The PCL interface [BM03] is another software package that provides an unified access to performance counters on different platforms.
adaptor -o executable -pm=pcl
The flag -pm=pcl links the ADAPTOR interface for PCL and the corresponding PCL library. During he installation of ADAPTOR (see [Bra04]) the PCL interface must have been generated and enabled.
As the availabilty of performance counters is different on all machines, the following command should be used to get an overview of the supported counters:
executable -pm -help
Table 4 shows how the default ADAPTOR performance counters are mapped to corresponding PCL counters.
Perfctr is a package that adds support to the Linux kernel for using the Performance-Monitoring Counters (PMCs) found in many modern x86-class processors. This package and future versions of this package can be downloaded from
http://www.csd.uu.se/~mikpe/linux/perfctr/
PAPI and PCL use this package on Linux platforms with Intel processors as a low level API to get access to the Performance Monitoring Counters (PMCs). On Linux platforms with Intel Pentium 4, ADAPTOR can use this package directly instead of using the PAPI and PCL interface. By this way, it is possible to use more machine-specific performance counters and to avoid certain overhead introduced by PAPI or PCL.
adaptor -pm=perfctr
The following command gives an overview of the supported counters:
executable -pm -help
Appendix D lists all performance events that can be used with this PM interface.
Tracing specifies that certain events of the program will be protocolled and not summmarized at the end of the program.
It depends on the used DALIB interface what happens with the trace calls. If the dummy interface is used (no flag specified for linking with adaptor), the events are handled in the following way:
The Vampirtrace profiling tool produces tracefiles that can be analyzed with the Vampir performance analysis tool. By default, it records only all calls to the MPI library, but it also allows arbitrary user defined events to be recoreded. The ADAPTOR runtime system uses this feature to generate trace records as follows:
By this way, trace records are available for the defintion, entry and exit of a region and for the definition and actual values of the performance counters.
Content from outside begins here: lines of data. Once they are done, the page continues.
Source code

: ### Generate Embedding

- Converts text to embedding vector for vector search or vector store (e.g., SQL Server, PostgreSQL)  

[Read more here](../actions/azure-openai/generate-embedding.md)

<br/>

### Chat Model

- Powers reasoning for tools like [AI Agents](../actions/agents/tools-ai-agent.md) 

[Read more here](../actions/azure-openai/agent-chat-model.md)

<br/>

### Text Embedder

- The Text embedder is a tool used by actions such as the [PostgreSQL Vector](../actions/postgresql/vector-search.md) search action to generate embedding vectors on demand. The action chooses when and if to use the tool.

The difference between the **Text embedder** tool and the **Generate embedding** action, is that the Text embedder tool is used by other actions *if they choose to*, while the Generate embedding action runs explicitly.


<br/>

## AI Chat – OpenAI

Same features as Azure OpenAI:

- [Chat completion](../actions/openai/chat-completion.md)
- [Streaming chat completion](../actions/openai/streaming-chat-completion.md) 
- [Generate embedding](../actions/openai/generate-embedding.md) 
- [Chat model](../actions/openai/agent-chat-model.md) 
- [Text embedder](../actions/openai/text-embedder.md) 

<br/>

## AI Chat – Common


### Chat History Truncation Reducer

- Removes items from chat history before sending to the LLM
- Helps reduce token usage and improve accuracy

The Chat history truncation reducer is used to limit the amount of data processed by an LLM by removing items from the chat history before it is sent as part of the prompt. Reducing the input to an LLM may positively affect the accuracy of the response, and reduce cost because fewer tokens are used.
The VampirTrace interface and the VampirTrace library are linked as follows:
adaptor -trace=vt ! for MPI programs adaptor -trace=vtsp ! for serial programs
By this option (e.g. -trace=vt) the compiler driver links the interface (trace_vt) of the DALIB and links the Vampirtrace library as specified in the adaptor configuration file .adaptorrc by the entry TRACE:vt = ....
Vampirtrace provides a library that traces just one process and works without MPI. This library should be used in case of serial programs -trace=vtsp.